Melody began her work by requesting sponsors who could donate $20 for each child. She hung flyers on every door and bulletin board in the office at the High Point Enterprise to engage her co-workers in participating in this program. With each $20 gift, Melody could cover one child and at the time of her commitment to this project she had 96 children to shop for! Melody became creative in her approach to engage everyone in the sharing spirit. She purchased a tree and added the children’s wish lists as ornaments resembling Christmas cards in the shape of snowflakes, Santa, and reindeer for her co-workers to choose and purchase items.
As with any project, nervousness crept in as Melody saw several decorative Christmas cards remaining on the tree. She tried to remain calm as she reflected on the words of THP’s former High Point Director Sharon Lipscomb, who remarked, “Anything they receive will be appreciated.” Melody decided to take her commitment to the next level by sending emails, posting more flyers, and even putting notes in each employee paycheck envelope to encourage her co-workers to participate. It was important to her to share the mission and importance behind the THP Kids Christmas Project to all 275 employees.
With Christmas only two weeks away, Melody still had 10 remaining children left, all teenagers. Melody remarks that these are always the last children to be chosen/adopted. Melody’s co-worker, Jimmy Tomlin, a columnist at the Enterprise, sent an email to some friends and within days enough money rolled in to cover the children and pay for a real life Santa to attend the Christmas party as the families picked up their gifts.

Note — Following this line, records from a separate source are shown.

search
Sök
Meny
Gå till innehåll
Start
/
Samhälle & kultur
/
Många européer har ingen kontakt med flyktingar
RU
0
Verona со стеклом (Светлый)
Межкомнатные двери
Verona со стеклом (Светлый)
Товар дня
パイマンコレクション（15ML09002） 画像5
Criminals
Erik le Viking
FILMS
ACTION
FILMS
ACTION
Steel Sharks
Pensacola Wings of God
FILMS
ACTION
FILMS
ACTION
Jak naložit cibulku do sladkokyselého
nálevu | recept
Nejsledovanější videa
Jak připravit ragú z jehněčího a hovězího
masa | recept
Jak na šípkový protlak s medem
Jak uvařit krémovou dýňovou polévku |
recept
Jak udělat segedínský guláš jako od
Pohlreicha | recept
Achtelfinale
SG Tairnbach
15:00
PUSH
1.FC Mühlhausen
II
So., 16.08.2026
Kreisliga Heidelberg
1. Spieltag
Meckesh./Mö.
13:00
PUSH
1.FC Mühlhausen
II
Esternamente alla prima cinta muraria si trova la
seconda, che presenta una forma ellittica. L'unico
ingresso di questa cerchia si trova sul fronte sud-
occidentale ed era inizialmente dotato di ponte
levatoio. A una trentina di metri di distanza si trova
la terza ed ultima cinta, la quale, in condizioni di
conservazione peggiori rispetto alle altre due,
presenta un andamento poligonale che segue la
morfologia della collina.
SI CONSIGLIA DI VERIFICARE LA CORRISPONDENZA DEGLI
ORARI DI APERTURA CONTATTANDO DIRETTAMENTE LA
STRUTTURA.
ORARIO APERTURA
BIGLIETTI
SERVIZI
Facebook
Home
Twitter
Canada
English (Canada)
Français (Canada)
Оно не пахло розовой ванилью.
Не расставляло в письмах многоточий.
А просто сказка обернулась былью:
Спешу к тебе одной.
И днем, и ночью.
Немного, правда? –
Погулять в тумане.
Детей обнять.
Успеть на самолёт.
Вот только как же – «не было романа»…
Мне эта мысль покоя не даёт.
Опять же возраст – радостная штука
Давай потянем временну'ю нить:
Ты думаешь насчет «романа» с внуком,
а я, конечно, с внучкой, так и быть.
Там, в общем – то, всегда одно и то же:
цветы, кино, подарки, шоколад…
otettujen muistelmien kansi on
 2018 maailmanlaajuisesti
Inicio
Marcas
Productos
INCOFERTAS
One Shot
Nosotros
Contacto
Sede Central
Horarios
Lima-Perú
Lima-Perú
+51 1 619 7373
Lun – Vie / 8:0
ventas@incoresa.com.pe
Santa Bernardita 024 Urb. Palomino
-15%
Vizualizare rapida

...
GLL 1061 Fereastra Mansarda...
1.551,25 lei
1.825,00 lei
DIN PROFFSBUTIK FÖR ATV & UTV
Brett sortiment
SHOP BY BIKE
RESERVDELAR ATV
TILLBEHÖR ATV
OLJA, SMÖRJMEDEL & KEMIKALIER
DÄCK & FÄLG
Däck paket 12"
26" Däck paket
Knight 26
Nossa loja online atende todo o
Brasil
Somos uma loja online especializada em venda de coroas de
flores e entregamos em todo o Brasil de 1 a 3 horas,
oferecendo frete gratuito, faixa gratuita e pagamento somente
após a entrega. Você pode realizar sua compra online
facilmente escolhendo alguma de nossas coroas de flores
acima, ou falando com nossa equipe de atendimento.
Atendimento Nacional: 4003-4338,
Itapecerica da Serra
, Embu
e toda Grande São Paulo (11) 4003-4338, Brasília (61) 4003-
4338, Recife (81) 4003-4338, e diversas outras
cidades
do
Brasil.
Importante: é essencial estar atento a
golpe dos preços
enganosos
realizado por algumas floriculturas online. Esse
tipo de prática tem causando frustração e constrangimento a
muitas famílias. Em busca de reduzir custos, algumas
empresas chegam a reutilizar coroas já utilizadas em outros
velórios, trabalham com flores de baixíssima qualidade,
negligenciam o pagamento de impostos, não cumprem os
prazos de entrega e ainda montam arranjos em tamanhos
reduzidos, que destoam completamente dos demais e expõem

Melody left The High Point Enterprise in 2001. But the tradition has remained. Mr. Tomlin accepted the responsibility and was likely chosen due to his efforts in supporting those 10 teenagers so many years ago. For the last 18 years, Jimmy Tomlin has continued the tradition, not without the same nervousness Melody had each year, but with the same heart for our organization during the holiday season. Jimmy humbly states, “This is my 18th year heading the project, but I get a lot of support from co-workers as well. It’s always a blessing to be a part of it and I always breathe a sigh of relief when I get that phone call (that all the gifts are accounted for).
Mr. Tomlin has shown true kindness and dedication to the children of Triad Health Project and we are so grateful to have the High Point Enterprise as supporters in our High Point community. At the heart of our mission, Triad Health Project seeks to support those in need, and Jimmy, Melody, and many others in our community do just that! For this, we are truly grateful.